Nitraatverhogende omstandigheden
Er zijn verschillende omstandigheden die de aanwezigheid van nitraat in de bodem bevorderen:
- Hoog stikstofaanbod in de bodem
- Hoog kali aanbod in de bodem
- Lage pH (zuurgraad)
- Lage lichtintensiteit (winter)
- Hogere temperaturen
Deze omstandigheden kunnen nitraatophoping in het gewas veroorzaken, wat kan leiden tot kwaliteitsproblemen. Een overmaat aan nitraat leidt tot grote cellen met dunne celwanden. Het blad wordt hierdoor slap, waardoor het gevoelig is voor ziekten. Nitraatophoping in groentegewassen veroorzaken geen onverantwoorde risico’s bij menselijke consumptie, zo heeft de European Food Safety Authority geconcludeerd.

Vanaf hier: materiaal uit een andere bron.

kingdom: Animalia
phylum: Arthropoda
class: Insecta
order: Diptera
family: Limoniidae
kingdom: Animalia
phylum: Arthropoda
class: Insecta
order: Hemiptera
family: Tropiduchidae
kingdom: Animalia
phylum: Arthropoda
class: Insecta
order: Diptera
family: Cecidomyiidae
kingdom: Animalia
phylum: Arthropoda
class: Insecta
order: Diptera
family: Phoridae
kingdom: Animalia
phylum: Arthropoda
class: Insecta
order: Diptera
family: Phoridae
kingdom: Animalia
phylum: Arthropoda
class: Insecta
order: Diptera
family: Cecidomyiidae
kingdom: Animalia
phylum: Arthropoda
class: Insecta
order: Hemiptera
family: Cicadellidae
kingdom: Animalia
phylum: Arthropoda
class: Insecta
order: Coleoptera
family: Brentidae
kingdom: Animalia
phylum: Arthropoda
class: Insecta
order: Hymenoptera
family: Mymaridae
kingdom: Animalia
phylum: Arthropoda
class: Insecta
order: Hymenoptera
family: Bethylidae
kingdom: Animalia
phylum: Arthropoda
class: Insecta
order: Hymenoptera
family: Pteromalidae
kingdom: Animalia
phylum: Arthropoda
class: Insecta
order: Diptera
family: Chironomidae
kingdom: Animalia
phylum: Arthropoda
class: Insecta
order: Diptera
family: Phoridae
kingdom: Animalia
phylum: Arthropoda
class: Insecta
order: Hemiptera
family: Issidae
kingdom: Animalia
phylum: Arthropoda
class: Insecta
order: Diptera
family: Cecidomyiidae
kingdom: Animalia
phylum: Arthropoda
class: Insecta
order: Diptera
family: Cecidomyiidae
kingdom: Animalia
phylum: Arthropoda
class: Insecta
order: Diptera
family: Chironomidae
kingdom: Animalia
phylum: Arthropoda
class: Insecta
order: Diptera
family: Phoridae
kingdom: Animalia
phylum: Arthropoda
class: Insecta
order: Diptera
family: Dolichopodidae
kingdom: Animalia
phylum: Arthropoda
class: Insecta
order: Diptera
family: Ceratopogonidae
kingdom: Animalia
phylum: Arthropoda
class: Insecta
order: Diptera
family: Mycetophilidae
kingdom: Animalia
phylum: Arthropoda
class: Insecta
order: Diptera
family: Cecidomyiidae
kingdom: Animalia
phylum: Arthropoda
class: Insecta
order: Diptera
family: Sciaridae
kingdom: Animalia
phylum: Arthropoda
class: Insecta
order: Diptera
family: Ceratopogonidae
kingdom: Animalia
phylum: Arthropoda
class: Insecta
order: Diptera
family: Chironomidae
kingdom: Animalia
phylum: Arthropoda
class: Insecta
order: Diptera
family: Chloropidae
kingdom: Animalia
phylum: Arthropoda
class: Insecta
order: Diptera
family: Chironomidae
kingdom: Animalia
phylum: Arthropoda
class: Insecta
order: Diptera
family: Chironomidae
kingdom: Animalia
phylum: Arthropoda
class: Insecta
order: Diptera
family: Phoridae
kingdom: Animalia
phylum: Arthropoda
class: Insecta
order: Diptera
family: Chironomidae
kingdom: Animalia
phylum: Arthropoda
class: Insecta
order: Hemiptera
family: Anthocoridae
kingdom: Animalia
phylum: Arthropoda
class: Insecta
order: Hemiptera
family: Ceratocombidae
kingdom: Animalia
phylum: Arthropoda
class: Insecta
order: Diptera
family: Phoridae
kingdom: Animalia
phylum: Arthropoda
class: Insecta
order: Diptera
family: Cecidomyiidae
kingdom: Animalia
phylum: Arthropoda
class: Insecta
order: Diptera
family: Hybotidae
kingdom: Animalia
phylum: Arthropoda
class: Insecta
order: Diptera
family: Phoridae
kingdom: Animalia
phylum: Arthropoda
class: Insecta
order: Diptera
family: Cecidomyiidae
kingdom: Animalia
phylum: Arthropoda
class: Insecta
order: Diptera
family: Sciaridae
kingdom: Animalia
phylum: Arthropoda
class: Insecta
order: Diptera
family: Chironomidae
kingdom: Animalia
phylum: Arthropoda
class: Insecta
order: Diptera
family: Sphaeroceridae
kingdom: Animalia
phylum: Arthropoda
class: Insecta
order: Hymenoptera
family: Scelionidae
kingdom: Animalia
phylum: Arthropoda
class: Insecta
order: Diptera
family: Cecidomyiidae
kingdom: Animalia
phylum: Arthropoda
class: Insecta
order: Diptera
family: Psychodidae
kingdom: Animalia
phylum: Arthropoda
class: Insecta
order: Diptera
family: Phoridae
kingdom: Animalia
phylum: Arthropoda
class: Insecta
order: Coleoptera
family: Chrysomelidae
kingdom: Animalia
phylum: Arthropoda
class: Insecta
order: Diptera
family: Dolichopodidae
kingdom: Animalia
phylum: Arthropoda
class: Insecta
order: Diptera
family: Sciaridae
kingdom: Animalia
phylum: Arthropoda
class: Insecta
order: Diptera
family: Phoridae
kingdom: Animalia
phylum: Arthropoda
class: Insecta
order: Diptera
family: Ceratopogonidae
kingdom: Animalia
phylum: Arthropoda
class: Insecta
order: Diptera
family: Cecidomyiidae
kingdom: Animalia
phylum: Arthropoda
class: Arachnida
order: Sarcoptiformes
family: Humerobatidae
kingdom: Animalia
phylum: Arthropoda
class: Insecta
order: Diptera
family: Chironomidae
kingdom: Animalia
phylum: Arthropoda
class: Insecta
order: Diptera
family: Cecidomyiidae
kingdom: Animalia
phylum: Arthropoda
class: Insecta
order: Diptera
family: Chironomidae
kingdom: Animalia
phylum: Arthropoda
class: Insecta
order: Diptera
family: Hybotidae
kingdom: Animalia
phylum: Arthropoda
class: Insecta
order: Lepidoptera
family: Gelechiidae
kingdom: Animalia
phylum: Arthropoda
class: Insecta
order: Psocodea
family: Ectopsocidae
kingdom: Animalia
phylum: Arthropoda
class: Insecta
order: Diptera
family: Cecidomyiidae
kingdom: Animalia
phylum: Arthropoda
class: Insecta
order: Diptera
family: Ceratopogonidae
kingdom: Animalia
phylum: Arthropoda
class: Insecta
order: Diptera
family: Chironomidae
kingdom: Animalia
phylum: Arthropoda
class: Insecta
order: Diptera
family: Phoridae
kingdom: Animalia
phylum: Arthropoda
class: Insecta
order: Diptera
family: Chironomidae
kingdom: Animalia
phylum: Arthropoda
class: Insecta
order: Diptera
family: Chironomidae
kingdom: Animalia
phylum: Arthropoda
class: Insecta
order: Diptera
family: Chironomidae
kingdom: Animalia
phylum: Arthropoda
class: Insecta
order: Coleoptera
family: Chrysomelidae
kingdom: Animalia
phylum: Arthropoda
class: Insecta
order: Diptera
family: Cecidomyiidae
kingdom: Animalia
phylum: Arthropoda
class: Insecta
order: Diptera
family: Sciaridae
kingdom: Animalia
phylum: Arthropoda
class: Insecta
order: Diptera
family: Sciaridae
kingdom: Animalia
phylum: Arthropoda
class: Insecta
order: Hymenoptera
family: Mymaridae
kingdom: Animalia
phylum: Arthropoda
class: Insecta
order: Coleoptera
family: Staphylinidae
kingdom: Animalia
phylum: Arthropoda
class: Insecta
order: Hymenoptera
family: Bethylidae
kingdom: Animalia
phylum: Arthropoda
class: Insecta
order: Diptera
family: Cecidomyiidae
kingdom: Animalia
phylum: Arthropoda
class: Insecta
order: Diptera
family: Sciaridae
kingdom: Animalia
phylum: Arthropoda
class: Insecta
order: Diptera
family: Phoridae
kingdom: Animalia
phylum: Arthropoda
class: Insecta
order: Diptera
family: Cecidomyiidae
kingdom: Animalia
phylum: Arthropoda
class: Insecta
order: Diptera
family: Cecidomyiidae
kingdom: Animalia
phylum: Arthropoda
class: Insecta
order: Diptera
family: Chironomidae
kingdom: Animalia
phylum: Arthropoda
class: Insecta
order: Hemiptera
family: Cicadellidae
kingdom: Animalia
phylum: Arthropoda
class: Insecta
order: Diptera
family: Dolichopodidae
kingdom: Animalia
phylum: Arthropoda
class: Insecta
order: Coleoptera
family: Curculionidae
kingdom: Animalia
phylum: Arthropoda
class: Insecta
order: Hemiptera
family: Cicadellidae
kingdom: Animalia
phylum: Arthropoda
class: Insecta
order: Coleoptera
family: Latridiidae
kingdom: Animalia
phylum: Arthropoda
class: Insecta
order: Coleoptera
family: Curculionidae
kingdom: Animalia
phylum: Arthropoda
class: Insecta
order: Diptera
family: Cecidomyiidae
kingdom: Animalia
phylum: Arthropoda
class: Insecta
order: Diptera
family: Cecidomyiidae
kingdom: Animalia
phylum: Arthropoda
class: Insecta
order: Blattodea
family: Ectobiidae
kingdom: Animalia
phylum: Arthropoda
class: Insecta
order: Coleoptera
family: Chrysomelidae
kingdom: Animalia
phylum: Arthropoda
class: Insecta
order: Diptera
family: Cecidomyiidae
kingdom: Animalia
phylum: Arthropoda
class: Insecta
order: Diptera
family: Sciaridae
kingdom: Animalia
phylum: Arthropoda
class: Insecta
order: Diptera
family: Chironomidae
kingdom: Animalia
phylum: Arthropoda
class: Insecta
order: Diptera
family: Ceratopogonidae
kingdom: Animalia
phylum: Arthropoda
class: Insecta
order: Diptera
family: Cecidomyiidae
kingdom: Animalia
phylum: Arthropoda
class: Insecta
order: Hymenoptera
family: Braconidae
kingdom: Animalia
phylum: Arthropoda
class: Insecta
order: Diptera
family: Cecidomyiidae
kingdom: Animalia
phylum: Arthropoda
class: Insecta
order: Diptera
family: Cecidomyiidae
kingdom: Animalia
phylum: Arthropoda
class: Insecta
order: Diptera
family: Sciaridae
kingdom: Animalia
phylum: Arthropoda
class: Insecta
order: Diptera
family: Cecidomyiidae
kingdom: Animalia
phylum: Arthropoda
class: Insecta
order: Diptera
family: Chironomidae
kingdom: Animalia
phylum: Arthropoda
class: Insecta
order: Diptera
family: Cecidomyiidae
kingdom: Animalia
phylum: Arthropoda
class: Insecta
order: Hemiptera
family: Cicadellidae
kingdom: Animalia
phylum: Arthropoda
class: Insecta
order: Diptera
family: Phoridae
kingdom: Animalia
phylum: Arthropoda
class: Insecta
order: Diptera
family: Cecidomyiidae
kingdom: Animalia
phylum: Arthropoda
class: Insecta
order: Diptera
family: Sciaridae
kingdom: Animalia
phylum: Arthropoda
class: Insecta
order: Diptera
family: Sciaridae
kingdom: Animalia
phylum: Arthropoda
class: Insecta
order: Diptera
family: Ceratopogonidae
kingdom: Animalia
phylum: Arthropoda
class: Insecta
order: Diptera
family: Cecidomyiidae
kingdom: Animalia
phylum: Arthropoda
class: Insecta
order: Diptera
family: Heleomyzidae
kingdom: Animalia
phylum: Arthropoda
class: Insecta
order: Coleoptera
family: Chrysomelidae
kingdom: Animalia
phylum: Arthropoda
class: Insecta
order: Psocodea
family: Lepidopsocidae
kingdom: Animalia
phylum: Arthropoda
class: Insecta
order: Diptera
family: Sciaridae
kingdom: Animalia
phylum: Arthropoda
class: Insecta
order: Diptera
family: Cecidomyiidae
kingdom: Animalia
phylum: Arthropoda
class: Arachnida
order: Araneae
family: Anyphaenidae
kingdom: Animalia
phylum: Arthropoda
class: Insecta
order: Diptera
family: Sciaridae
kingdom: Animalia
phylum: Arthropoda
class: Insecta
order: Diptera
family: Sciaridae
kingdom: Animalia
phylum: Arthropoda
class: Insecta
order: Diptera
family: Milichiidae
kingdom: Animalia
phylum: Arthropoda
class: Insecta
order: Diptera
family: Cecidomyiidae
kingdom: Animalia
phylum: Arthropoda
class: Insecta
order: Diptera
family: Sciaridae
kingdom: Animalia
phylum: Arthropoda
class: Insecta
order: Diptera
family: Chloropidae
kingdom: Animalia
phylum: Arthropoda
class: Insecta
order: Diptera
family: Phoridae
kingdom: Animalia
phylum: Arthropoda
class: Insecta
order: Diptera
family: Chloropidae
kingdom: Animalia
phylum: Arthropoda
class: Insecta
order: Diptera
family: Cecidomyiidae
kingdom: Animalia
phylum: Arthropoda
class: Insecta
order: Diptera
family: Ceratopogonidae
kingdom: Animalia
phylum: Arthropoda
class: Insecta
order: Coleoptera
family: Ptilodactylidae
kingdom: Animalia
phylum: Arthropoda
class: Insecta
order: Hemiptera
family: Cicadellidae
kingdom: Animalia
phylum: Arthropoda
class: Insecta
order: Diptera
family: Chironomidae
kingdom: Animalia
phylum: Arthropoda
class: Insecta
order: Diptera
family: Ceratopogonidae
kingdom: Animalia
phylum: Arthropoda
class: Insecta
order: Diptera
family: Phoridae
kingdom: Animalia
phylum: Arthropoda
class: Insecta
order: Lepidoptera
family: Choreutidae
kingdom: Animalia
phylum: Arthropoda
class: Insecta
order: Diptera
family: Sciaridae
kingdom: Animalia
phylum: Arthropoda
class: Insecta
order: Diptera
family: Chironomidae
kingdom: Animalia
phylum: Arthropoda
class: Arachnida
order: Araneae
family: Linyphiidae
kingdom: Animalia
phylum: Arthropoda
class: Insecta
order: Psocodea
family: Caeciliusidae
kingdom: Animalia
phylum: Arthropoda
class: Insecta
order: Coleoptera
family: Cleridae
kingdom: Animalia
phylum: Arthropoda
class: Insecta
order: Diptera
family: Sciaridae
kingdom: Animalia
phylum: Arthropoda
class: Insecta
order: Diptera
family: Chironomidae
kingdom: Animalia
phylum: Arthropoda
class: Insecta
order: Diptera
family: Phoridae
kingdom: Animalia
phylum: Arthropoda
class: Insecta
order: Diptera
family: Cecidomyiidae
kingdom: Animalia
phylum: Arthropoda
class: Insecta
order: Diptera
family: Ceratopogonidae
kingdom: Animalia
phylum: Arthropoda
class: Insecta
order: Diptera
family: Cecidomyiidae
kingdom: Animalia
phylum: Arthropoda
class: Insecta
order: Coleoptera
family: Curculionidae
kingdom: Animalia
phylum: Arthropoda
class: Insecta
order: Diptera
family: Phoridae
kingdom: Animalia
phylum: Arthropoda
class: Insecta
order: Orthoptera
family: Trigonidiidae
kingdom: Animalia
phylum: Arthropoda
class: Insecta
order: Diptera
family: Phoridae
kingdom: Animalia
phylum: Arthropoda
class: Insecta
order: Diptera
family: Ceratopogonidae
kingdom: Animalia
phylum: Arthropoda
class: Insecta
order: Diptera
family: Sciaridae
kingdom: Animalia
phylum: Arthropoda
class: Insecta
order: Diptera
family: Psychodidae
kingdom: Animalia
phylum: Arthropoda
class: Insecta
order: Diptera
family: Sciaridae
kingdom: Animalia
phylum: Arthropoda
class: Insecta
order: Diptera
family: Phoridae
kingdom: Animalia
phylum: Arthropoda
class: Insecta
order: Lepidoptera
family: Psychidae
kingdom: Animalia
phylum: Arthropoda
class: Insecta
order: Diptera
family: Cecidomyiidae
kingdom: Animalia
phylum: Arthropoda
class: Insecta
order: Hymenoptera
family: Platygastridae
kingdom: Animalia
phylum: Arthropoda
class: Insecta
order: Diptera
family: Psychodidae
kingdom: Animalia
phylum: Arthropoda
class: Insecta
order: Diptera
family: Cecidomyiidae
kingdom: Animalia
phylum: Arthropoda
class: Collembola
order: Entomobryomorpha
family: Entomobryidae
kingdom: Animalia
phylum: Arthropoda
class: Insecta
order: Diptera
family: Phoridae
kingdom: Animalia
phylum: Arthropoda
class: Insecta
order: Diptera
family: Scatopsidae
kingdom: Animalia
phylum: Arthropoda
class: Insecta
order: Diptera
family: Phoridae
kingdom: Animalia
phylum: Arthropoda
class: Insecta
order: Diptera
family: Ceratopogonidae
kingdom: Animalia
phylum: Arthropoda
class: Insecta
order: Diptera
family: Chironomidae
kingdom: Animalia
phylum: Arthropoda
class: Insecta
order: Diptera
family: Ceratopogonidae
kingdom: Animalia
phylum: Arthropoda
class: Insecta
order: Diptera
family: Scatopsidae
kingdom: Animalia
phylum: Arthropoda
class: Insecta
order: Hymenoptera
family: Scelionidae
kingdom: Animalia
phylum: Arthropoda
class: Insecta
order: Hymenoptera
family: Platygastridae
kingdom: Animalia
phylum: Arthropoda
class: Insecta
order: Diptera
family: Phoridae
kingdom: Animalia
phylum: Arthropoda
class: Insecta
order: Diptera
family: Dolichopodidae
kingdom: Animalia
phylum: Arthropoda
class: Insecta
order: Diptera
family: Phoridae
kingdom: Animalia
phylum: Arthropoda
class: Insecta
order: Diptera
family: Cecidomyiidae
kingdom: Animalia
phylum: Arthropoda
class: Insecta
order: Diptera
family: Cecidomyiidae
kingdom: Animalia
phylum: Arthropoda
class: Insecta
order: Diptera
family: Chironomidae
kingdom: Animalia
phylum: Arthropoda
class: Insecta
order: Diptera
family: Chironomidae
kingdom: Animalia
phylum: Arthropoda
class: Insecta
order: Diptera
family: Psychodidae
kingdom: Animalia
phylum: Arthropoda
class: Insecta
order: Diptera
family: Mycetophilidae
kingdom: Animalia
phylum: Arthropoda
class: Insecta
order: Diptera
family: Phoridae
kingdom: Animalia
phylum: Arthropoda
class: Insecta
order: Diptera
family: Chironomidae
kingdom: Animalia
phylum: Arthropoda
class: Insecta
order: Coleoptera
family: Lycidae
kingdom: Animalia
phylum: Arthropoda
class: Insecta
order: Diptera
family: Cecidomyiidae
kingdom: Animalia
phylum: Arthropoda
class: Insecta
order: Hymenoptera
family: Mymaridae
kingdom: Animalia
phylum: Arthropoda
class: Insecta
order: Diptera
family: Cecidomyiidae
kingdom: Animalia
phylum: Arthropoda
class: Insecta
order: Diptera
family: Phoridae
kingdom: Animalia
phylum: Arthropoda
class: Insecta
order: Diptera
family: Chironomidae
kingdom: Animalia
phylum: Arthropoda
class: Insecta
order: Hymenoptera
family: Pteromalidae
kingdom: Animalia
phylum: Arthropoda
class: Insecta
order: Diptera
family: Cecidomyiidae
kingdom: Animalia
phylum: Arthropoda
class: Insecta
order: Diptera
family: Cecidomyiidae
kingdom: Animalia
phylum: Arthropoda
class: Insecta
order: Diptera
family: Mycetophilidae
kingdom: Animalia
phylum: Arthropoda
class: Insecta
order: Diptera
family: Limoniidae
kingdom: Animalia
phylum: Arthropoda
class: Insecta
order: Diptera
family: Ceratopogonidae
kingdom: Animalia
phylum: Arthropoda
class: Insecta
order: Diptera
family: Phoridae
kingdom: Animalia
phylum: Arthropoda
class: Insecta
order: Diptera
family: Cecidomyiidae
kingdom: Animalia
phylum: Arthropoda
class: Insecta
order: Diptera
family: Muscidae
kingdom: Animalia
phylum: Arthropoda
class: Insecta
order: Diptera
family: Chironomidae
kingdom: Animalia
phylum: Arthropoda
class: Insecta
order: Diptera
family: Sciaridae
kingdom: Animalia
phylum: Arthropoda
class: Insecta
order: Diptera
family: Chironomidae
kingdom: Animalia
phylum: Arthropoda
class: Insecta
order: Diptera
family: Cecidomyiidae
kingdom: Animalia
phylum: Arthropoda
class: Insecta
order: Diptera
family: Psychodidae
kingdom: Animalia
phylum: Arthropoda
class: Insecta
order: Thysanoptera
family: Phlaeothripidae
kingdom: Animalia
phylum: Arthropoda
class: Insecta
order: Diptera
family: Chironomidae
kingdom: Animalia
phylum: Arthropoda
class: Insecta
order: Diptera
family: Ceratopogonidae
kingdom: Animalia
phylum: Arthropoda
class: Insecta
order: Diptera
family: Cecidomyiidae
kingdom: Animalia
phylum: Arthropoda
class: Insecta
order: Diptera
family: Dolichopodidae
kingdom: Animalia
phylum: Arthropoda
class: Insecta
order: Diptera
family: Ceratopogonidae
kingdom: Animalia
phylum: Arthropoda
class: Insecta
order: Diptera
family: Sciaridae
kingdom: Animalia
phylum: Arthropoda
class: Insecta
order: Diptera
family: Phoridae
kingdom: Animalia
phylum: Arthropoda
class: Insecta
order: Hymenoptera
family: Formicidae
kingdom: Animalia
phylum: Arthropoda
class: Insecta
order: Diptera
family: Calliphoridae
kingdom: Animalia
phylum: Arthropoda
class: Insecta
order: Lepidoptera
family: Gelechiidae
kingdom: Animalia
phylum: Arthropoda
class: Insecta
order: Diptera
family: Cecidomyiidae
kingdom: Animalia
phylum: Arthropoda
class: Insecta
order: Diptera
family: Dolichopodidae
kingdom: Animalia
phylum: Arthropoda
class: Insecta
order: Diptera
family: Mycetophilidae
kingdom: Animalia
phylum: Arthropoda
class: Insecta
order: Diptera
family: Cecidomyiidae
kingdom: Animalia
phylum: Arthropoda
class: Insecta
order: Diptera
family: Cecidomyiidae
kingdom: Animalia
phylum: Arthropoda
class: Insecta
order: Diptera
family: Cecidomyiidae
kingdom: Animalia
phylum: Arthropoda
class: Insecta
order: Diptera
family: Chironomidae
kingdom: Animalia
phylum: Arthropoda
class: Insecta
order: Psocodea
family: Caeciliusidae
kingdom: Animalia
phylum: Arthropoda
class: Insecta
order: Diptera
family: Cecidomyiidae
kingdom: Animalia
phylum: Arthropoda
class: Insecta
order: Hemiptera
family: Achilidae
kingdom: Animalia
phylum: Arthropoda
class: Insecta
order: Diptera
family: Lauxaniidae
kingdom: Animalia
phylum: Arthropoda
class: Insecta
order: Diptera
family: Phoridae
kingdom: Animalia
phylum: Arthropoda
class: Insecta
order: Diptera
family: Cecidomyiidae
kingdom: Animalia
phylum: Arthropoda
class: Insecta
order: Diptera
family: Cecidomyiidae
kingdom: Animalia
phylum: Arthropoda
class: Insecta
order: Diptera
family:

Nitraatophoping in gewassen
Bladgewassen hebben een hoger nitraatgehalte dan bijvoorbeeld sommige kool- of knolgewassen. In onderstaande tabel zijn enkele gewassen ingedeeld naar hun nitraatgehalte. Wel zijn er verschillen tussen rassen.
Nitraatophoping in gewassen | ||
---|---|---|
Laag nitraat | Gemiddeld | Hoog nitraat |
Aardappel | Andijvie | Chinese kool |
Bonen | IJssla | Kropsla |
Broccoli | Knolselderij | Raapstelen |
Spruiten | Koolrabi | Radijs |
Bloemkool | Sjalot | Rode biet |
Peen | Venkel | Spinazie |
Prei | Spitskool | |
Sluitkool | ||
Ui | ||
Witlof |
Bronnen
EFSA (2008). Nitrate in vegetables. Scientific Opinion of the Panel on Contaminants in the Food chain.